▶ _What you are asked to do_: Reproduce the listing verbatim, starting at its first line and ending with the line that contains "cardenal) quien les orilla a bendecir", both ends included. Output nothing beyond that line.

□ □ □ □ □

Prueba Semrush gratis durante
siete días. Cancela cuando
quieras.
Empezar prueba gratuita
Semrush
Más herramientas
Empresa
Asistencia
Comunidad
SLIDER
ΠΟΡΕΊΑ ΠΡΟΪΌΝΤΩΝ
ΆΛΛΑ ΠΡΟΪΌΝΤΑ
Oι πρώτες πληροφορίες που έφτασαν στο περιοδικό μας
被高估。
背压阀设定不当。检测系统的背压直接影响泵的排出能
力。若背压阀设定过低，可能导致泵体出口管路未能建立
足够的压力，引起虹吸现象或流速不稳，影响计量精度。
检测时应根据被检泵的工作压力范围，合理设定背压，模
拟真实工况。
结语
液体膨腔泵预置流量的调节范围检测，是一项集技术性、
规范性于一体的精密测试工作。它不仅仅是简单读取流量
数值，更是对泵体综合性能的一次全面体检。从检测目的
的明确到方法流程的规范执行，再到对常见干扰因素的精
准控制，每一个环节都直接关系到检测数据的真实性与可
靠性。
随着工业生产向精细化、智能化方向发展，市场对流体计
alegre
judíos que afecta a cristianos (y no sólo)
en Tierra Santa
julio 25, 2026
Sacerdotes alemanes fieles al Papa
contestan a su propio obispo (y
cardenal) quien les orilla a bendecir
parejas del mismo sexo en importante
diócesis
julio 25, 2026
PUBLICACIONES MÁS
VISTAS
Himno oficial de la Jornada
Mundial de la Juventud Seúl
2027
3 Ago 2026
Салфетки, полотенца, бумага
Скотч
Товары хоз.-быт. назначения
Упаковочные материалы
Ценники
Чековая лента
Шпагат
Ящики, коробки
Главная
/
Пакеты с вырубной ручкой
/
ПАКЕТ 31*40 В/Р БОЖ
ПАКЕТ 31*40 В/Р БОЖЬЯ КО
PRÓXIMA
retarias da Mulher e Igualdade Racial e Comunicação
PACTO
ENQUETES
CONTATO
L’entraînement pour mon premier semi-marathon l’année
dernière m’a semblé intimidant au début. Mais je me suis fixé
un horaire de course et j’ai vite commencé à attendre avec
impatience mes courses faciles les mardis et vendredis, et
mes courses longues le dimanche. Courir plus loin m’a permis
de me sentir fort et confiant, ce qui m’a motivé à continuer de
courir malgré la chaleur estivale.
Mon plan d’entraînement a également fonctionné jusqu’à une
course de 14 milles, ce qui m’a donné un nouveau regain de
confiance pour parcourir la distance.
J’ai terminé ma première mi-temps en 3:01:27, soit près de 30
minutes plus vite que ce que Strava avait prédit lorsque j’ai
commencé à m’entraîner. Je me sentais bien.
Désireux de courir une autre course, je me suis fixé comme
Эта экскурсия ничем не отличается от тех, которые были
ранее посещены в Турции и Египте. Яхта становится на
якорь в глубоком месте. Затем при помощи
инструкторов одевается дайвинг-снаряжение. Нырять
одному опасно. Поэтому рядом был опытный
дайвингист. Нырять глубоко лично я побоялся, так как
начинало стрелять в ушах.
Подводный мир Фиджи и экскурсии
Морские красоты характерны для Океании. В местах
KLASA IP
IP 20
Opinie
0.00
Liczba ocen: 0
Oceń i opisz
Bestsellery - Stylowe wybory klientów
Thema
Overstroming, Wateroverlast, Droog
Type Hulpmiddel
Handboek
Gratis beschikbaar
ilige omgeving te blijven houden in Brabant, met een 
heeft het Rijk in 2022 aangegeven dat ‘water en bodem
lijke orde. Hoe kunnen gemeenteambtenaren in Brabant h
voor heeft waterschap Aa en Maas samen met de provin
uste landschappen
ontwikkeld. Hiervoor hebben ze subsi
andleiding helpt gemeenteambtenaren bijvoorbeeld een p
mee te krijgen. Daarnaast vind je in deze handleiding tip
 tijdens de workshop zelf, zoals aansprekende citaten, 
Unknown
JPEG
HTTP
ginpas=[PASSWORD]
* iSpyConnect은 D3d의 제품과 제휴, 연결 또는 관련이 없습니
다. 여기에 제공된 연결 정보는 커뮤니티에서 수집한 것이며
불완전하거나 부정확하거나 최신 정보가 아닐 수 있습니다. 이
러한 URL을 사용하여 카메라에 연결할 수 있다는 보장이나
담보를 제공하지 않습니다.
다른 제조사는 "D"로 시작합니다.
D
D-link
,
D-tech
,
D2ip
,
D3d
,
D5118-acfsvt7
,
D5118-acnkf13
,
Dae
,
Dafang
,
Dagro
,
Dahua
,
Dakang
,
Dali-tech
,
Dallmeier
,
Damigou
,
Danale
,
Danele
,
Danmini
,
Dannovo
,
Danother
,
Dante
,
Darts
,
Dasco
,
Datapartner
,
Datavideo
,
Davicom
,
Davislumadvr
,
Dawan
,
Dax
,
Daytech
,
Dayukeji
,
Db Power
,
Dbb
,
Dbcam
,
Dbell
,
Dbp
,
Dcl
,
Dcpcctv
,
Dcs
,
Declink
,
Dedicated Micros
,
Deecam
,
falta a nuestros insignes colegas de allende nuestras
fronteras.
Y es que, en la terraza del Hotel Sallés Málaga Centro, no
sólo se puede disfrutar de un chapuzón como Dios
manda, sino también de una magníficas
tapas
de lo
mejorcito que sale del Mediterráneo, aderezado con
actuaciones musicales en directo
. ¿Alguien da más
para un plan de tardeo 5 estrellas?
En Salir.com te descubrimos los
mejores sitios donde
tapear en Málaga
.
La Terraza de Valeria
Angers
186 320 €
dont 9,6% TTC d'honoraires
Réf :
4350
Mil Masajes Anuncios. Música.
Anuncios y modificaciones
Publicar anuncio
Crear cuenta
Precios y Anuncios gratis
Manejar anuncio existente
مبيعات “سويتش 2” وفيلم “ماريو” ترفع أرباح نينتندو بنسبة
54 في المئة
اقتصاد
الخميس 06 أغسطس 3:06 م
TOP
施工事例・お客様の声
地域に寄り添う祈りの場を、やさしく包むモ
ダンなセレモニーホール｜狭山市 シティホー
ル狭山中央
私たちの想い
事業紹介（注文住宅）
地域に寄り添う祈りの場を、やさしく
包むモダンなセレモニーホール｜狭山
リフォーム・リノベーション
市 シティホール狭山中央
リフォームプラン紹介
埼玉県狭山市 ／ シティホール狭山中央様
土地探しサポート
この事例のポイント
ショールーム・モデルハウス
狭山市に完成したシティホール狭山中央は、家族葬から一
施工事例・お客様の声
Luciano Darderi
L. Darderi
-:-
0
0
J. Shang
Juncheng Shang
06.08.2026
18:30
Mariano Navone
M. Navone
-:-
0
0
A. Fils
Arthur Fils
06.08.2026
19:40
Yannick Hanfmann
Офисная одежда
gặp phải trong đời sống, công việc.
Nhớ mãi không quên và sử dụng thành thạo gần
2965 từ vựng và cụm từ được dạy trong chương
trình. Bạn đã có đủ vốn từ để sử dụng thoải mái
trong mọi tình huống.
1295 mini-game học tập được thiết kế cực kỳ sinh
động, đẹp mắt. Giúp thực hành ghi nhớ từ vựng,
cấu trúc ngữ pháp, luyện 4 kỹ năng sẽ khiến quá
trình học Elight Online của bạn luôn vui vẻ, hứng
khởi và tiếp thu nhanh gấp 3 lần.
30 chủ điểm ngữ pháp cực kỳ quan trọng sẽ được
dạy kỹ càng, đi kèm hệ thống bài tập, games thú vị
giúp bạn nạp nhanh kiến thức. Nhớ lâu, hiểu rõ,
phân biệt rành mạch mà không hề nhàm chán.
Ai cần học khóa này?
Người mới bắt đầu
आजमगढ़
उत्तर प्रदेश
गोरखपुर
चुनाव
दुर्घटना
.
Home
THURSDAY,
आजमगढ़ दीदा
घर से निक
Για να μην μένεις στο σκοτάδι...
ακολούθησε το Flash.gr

□ □ □ □ □

▶ _Output for this exercise_:
Prueba Semrush gratis durante
siete días. Cancela cuando
quieras.
Empezar prueba gratuita
Semrush
Más herramientas
Empresa
Asistencia
Comunidad
SLIDER
ΠΟΡΕΊΑ ΠΡΟΪΌΝΤΩΝ
ΆΛΛΑ ΠΡΟΪΌΝΤΑ
Oι πρώτες πληροφορίες που έφτασαν στο περιοδικό μας
被高估。
背压阀设定不当。检测系统的背压直接影响泵的排出能
力。若背压阀设定过低，可能导致泵体出口管路未能建立
足够的压力，引起虹吸现象或流速不稳，影响计量精度。
检测时应根据被检泵的工作压力范围，合理设定背压，模
拟真实工况。
结语
液体膨腔泵预置流量的调节范围检测，是一项集技术性、
规范性于一体的精密测试工作。它不仅仅是简单读取流量
数值，更是对泵体综合性能的一次全面体检。从检测目的
的明确到方法流程的规范执行，再到对常见干扰因素的精
准控制，每一个环节都直接关系到检测数据的真实性与可
靠性。
随着工业生产向精细化、智能化方向发展，市场对流体计
alegre
judíos que afecta a cristianos (y no sólo)
en Tierra Santa
julio 25, 2026
Sacerdotes alemanes fieles al Papa
contestan a su propio obispo (y
cardenal) quien les orilla a bendecir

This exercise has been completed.